The Federal Government is urging the Supreme Court to uphold an agency’s decision authorising construction of a rail line in Utah for transporting crude oil. The August 28 filing by U.S. Solicitor General Elizabeth Prelogar previews the arguments the Government will make when the court hears the case at a hearing expected in the fall.
The Government argues that a federal appeals court misinterpreted a federal environmental statute, reports The Epoch Times.
85-mile line
In the case, Seven County Infrastructure Coalition v. Eagle County, Colorado, the Biden administration is opposing environmentalist groups that are against building an 85-mile rail line to connect the shale oil-rich Uinta Basin region in Utah to the national rail network and out-of-state oil refineries.
The court agreed in June to hear the appeal for the case, but has not yet scheduled oral arguments.
The lead petitioner is a coalition comprised of seven Utah counties. Uinta Basin Railway LLC, the other petitioner, was formed to build the rail line. Eagle County, Colorado, is the lead respondent, and others include the Center for Biological Diversity.
The case goes back to 2020 when the coalition asked the federal Surface Transportation Board (STB) to exempt it from formal application requirements for its proposed project involving the construction of a rail line with the primary purpose of transporting crude oil found in the Uinta Basin.

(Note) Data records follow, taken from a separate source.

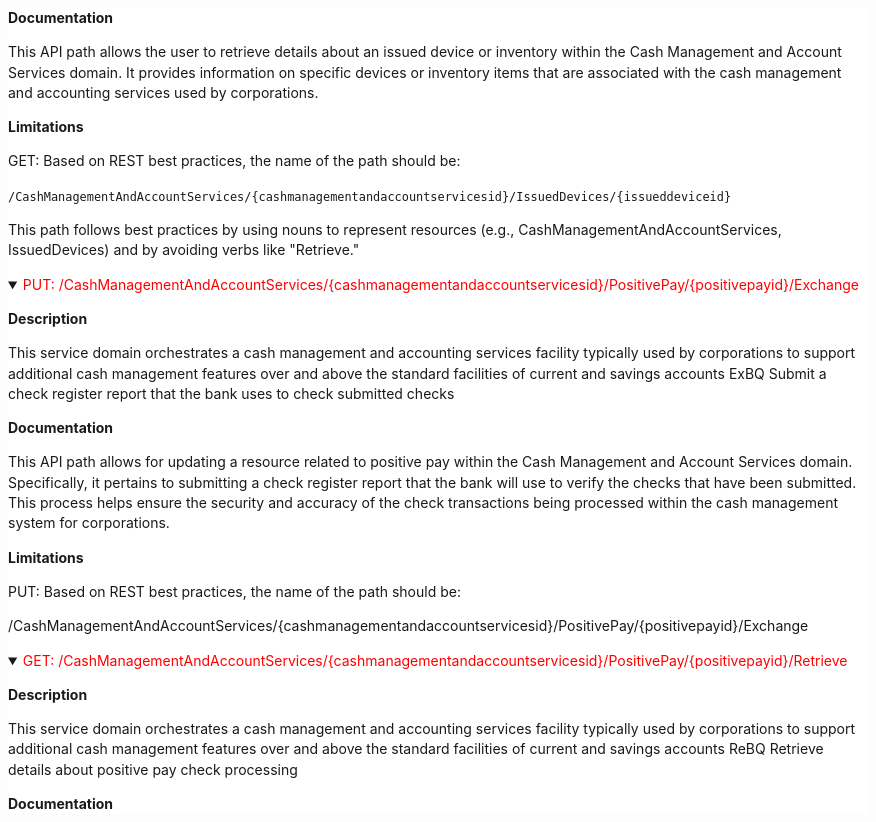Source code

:   **Documentation**

  This API path allows the user to retrieve details about an issued device or inventory within the Cash Management and Account Services domain. It provides information on specific devices or inventory items that are associated with the cash management and accounting services used by corporations.

  **Limitations**

  GET: Based on REST best practices, the name of the path should be:

```
/CashManagementAndAccountServices/{cashmanagementandaccountservicesid}/IssuedDevices/{issueddeviceid}
```

This path follows best practices by using nouns to represent resources (e.g., CashManagementAndAccountServices, IssuedDevices) and by avoiding verbs like "Retrieve."

</details>

<details open>
  <summary><span style='color:red;'>PUT: /CashManagementAndAccountServices/{cashmanagementandaccountservicesid}/PositivePay/{positivepayid}/Exchange</span></summary>

  **Description**

  This service domain orchestrates a cash management and accounting services facility typically used by corporations to support additional cash management features over and above the standard facilities of current and savings accounts ExBQ Submit a check register report that the bank uses to check submitted checks

  **Documentation**

  This API path allows for updating a resource related to positive pay within the Cash Management and Account Services domain. Specifically, it pertains to submitting a check register report that the bank will use to verify the checks that have been submitted. This process helps ensure the security and accuracy of the check transactions being processed within the cash management system for corporations.

  **Limitations**

  PUT: Based on REST best practices, the name of the path should be:

/CashManagementAndAccountServices/{cashmanagementandaccountservicesid}/PositivePay/{positivepayid}/Exchange

</details>

<details open>
  <summary><span style='color:red;'>GET: /CashManagementAndAccountServices/{cashmanagementandaccountservicesid}/PositivePay/{positivepayid}/Retrieve</span></summary>

  **Description**

  This service domain orchestrates a cash management and accounting services facility typically used by corporations to support additional cash management features over and above the standard facilities of current and savings accounts ReBQ Retrieve details about positive pay check processing

  **Documentation**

The coalition asked the STB to conditionally approve its exemption petition on the merits of the transportation project subject to the environmental impact process required by the National Environmental Policy Act (NEPA).
Transport board’s stand
By September 2021, the board had issued an environmental impact statement and the U.S. Fish and Wildlife Service had released its biological impact opinion. The STB released its final exemption decision in December 2021, finding that the merits of the transportation project outweighed its environmental effects.